+++ Passage shown
This manual will go over all the different UI elements and how to use this thing.
Starting with UI elements, the blue boxes toward the edges of the screen are monitors. The one on the left is for precise viewing of your beautiful oscillator; it scrolls slowly over time so you can view even the non-periodic oscillators precisely. The one on the right is for audio monitoring. There is a dropdown below it to switch its visual mode between oscilloscope, histogram, and spectrogram.
We'll get to all of the empty textboxes in the middle later.
You can create multiple oscillators to switch between them or for fractalization. There are two textboxes and three buttons for navigating this system.
The textbox is for specifying the name of the oscillator that you want to save or load. If you want to create multiple oscillators, make sure each name is unique, or it will overwrite the oscillator with the same name. In most cases, that is the one that you're currently editing. To load a previous oscillator, just type its exact name and press the load button. To synthesize (and save) an oscillator, just press the button that says synthesize & save. Don't worry about the fractal button for now.
Below the left monitor are some export options. One says "Export .wav," which will export a high-quality, 48khz samplerate, 1-second-long version of your oscillator for use in standard DAWs. This doesn't work for every oscillator, as some are non-periodic. So there is another export option called "export session" to save all oscillators you've made into one file for later import in another session. A session includes all unique oscillators that you've made. This save file is of the JSON format.
++++++
+++ Recorded information
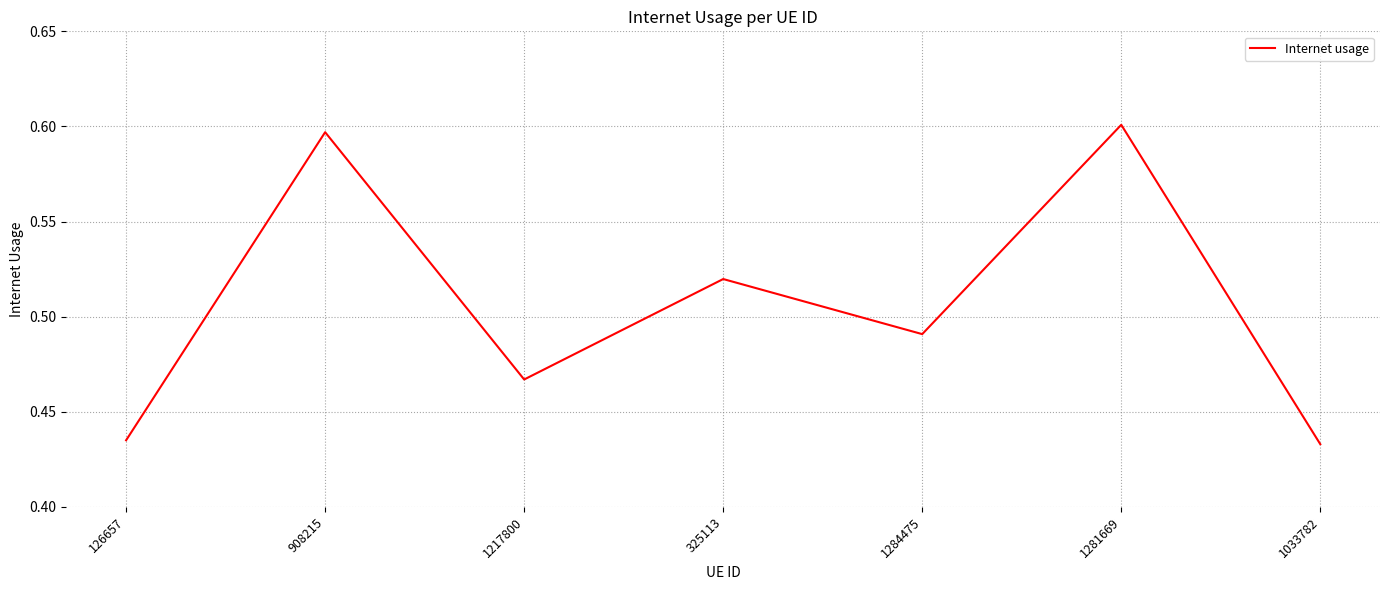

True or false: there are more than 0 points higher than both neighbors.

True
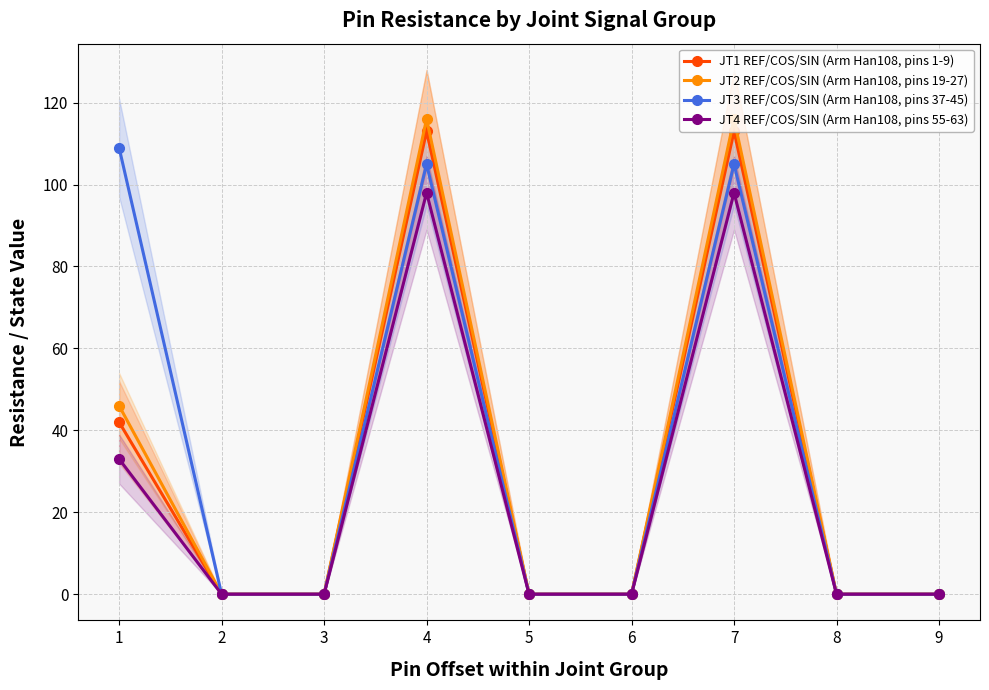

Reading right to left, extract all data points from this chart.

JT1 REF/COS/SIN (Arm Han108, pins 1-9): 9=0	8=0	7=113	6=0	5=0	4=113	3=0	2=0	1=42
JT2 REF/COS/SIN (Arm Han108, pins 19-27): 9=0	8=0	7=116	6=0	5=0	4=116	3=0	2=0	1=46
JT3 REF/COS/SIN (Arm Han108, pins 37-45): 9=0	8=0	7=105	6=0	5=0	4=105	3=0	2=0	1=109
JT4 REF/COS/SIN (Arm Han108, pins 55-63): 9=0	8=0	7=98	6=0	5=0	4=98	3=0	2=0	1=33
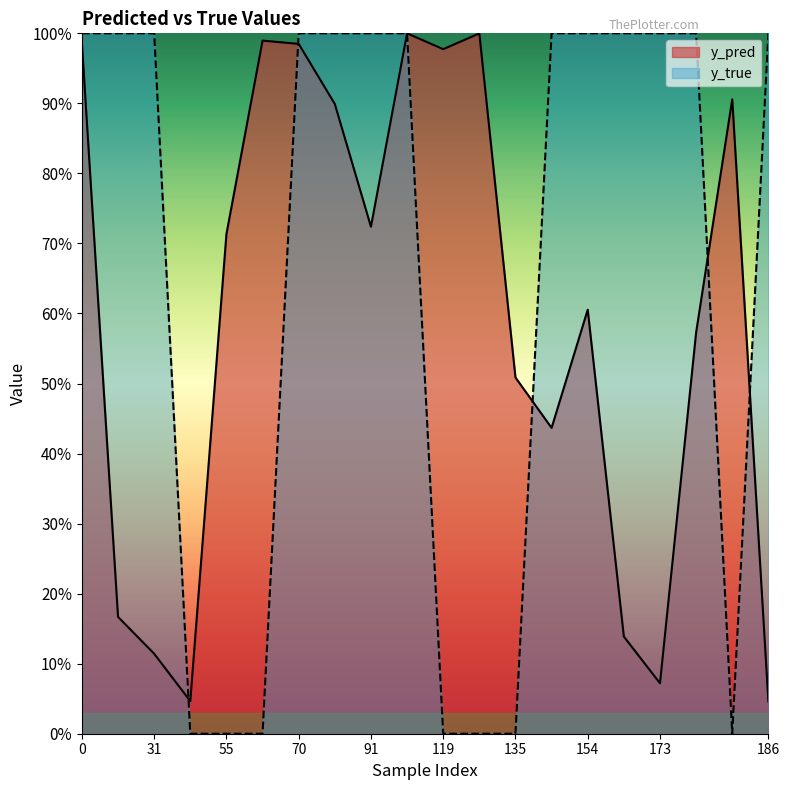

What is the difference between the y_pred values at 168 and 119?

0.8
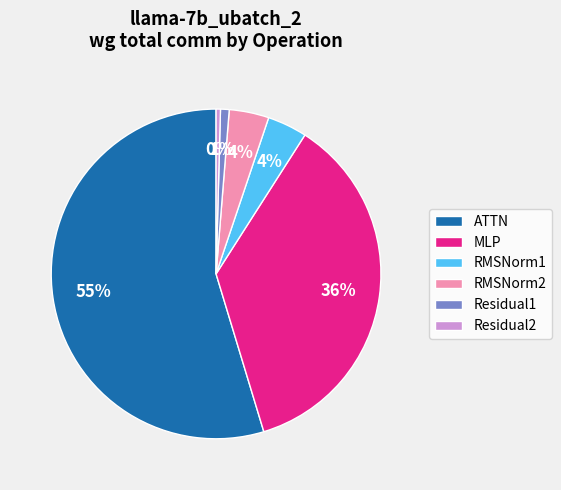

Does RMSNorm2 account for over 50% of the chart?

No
++++++
• Parts of the exercise:
**A)** Rewrite the manual from "You can create" to "navigating this system.", inclusive, with "navigating" replaced by "managing".
**B)** According to the manual, which visual modes can the dropdown switch the right monitor between?
**C)** Take the oscillator manual further, continuing from the point where it stops.

• Answer set:
**A)**
You can create multiple oscillators to switch between them or for fractalization. There are two textboxes and three buttons for managing this system.

**B)** Oscilloscope, histogram, and spectrogram.

**C)**
Naturally, if you can export save files, you also be able to import saves as well! The button to the right of the export button is the import button. When you import a save, it will take some time to resynthesize all of your oscillators, and then it will show an alert that tells you all of the names of the oscillators so you can load them.
There is also a manage session button so you can rename and delete oscillators.
Under the right monitor, there is also a record button, so you can record yourself playing the oscillator. When you get done, it automatically downloads your beautiful recording!
At the very bottom is a virtual keyboard. You can obviously touch it so it plays the oscillator, but there are also keyboard button names on each key, so you can play with your keyboard.
This program also takes MiDi intput, so you can play using a piano keyboard... If you have one...
Now, for the actual oscillator parameters, there are three classes of parameters. The frequency ratio sequence, selective sequence editing, and PWM (pulse width modulation). There are also 2 bonus parameters.
The slider under the oscillator name textbox controls the master volume, and the 2 parameters next to it are how many partials are in the oscillator and the partial amplitude damping.
The base amplitude of each partial is the reciprocal of the absolute value of its frequency. (If the absolute value is less than 1, it's just the frequency, and if the absolute value is 0, then the amplitude is 0). This is if damping is 1.
Damping each base amplitude to some power (the input of the parameter). If damping > 1, then the partials are softened; if damping < 1, then the partials are brightened. If damping = 0, every partial has the same pre-comb, pre-pwm amplitude. If damping is negative, all partials become louder than the base partial.
The top 3 parameters control the frequency ratio sequence of the oscillator. Wavetype (wavebase is a little more accurate) controls the first ratio in the sequence. In most cases, this will be 1.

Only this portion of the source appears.